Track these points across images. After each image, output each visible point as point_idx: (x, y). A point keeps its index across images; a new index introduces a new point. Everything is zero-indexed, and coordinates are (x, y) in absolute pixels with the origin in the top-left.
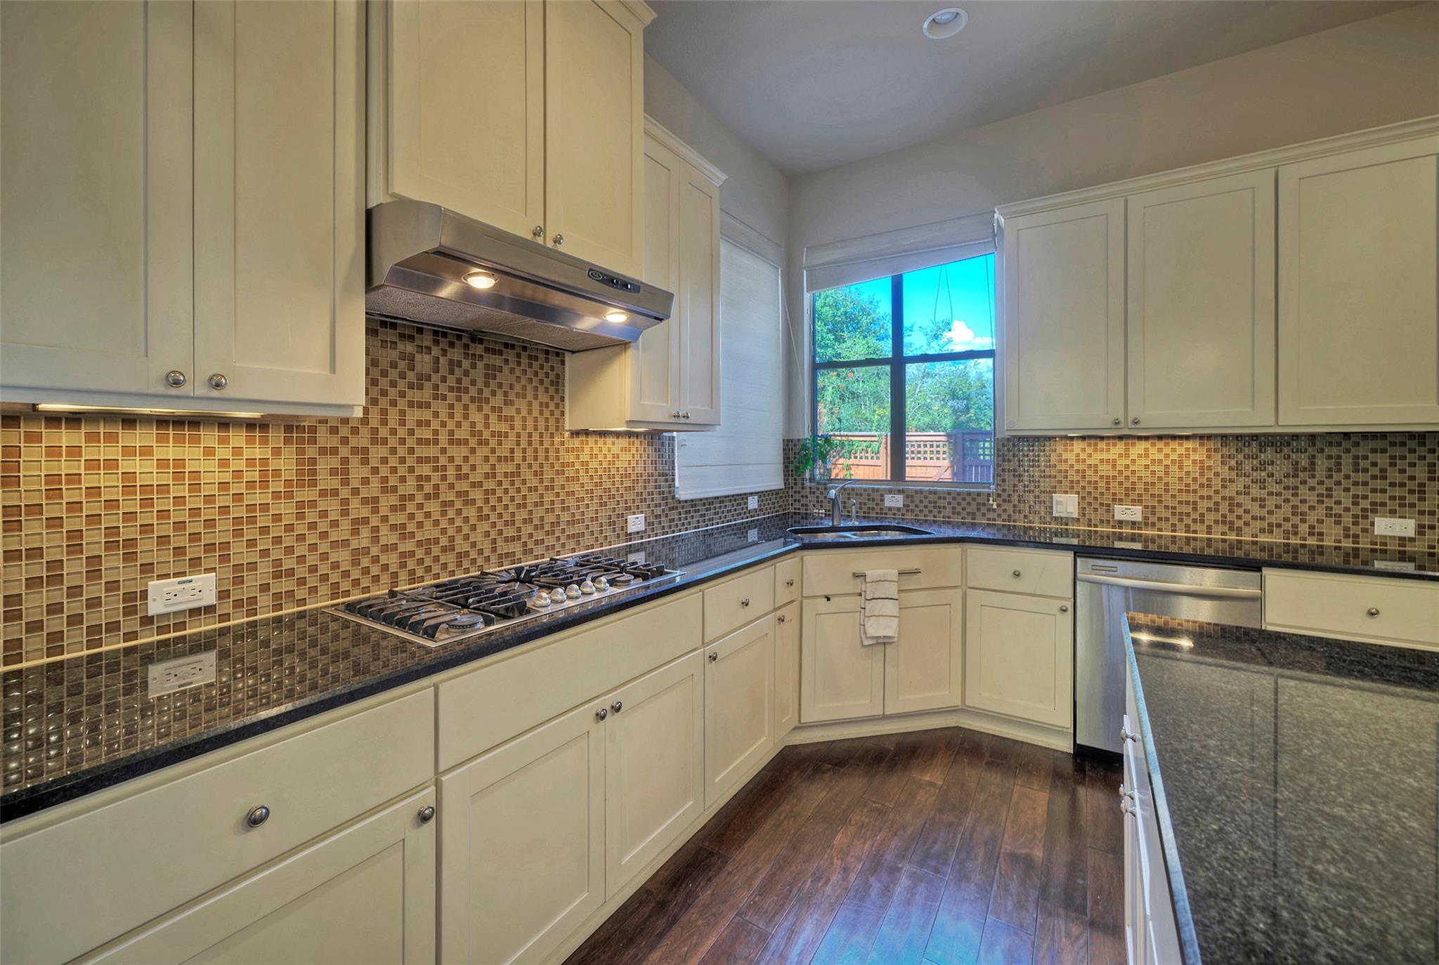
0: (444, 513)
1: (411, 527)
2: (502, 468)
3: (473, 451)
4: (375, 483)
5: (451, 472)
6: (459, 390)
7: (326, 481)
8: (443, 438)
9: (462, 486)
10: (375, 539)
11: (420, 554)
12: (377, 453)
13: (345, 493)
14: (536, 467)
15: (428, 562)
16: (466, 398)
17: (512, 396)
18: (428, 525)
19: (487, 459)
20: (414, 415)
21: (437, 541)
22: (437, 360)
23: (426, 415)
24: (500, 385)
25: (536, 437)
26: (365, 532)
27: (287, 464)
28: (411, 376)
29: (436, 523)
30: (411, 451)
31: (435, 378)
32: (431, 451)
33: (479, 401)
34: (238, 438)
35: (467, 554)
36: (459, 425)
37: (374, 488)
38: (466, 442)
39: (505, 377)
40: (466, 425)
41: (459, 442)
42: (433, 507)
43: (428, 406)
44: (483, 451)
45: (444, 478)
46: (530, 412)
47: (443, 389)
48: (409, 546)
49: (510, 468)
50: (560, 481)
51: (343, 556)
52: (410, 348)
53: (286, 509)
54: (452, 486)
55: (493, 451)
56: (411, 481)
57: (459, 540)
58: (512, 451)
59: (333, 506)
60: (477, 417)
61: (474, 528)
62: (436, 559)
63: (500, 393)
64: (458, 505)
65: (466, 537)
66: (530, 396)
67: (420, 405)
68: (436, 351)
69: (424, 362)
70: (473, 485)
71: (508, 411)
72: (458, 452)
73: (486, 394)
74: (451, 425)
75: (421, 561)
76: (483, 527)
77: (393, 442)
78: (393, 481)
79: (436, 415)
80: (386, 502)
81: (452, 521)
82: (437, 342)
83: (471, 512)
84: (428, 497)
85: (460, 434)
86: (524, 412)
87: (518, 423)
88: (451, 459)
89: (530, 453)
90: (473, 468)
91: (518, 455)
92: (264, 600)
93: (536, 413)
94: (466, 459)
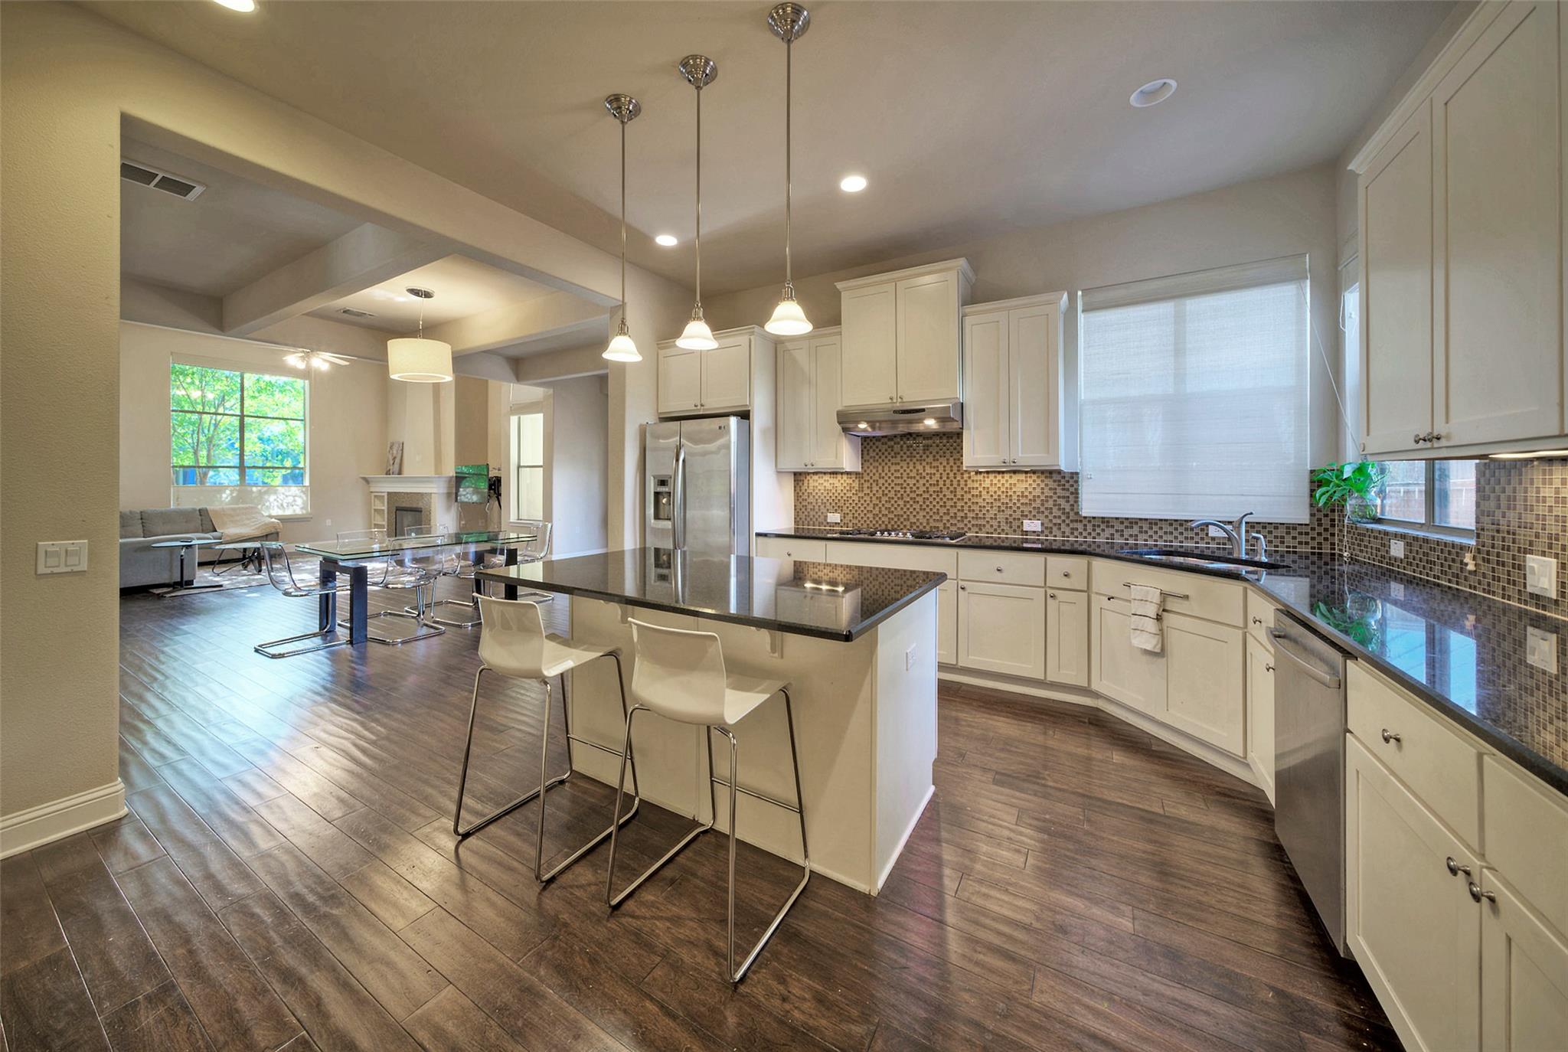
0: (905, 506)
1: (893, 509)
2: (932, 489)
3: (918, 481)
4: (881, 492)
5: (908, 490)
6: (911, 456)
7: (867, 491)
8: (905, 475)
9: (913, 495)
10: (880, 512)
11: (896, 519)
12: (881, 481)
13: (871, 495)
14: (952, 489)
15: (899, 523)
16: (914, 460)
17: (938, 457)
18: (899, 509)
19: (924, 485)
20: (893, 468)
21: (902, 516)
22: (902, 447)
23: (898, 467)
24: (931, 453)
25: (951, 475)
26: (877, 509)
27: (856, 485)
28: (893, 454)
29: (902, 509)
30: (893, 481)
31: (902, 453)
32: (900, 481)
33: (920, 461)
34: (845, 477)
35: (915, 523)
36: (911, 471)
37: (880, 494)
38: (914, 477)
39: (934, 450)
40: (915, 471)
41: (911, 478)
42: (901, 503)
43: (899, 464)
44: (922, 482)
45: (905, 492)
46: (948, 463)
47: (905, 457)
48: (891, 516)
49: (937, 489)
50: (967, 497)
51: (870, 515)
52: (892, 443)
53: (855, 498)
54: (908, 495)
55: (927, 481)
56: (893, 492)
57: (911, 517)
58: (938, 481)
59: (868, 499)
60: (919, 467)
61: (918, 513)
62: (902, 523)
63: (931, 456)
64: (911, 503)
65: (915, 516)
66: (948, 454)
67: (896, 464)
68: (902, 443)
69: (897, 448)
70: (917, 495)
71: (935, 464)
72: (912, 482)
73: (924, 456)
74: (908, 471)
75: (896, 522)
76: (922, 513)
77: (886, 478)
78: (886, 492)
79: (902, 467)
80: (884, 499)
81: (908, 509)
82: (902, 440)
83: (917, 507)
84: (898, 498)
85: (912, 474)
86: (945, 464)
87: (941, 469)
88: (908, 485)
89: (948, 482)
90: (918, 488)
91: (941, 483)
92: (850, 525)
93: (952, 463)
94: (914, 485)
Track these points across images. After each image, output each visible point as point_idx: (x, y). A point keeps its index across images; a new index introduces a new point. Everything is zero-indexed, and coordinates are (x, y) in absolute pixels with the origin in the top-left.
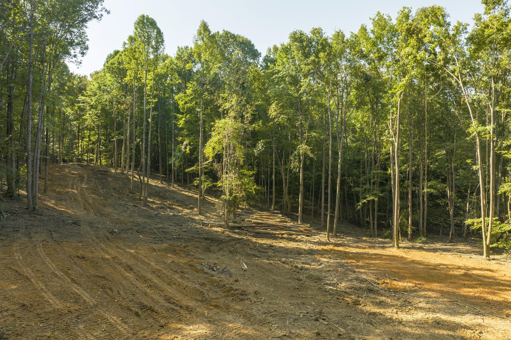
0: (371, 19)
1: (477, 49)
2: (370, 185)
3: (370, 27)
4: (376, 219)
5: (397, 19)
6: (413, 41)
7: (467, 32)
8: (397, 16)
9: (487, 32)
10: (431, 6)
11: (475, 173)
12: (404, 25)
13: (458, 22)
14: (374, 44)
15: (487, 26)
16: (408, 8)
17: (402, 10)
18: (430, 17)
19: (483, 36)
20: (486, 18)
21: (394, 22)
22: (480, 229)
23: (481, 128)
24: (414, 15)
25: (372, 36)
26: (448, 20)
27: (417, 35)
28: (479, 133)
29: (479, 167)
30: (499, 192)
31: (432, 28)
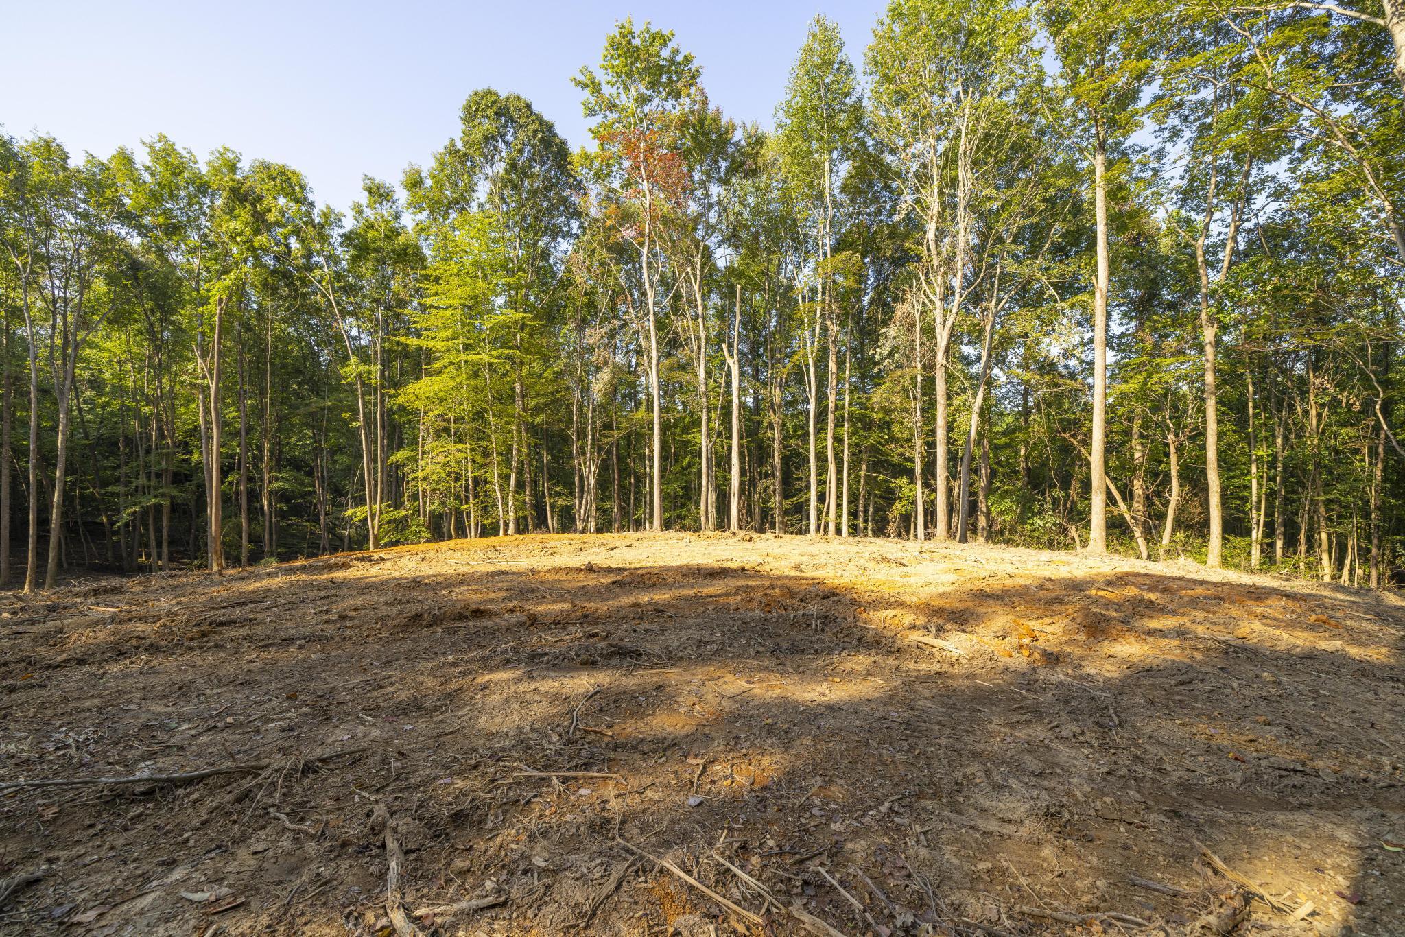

[WHAT YOU WILL DO] Rewrite the data from its start through the line containing "1: (411, 527)", changing "top-left" to "upper-left" and keeping everything else the same. Omit the pictures.

[ANSWER TO THIS PROBLEM]
Track these points across images. After each image, output each visible point as point_idx: (x, y). A point keeps its index across images; a new index introduces a new point. Everything is zero-indexed, and coordinates are (x, y) in absolute pixels with the origin in the upper-left.
0: (444, 513)
1: (411, 527)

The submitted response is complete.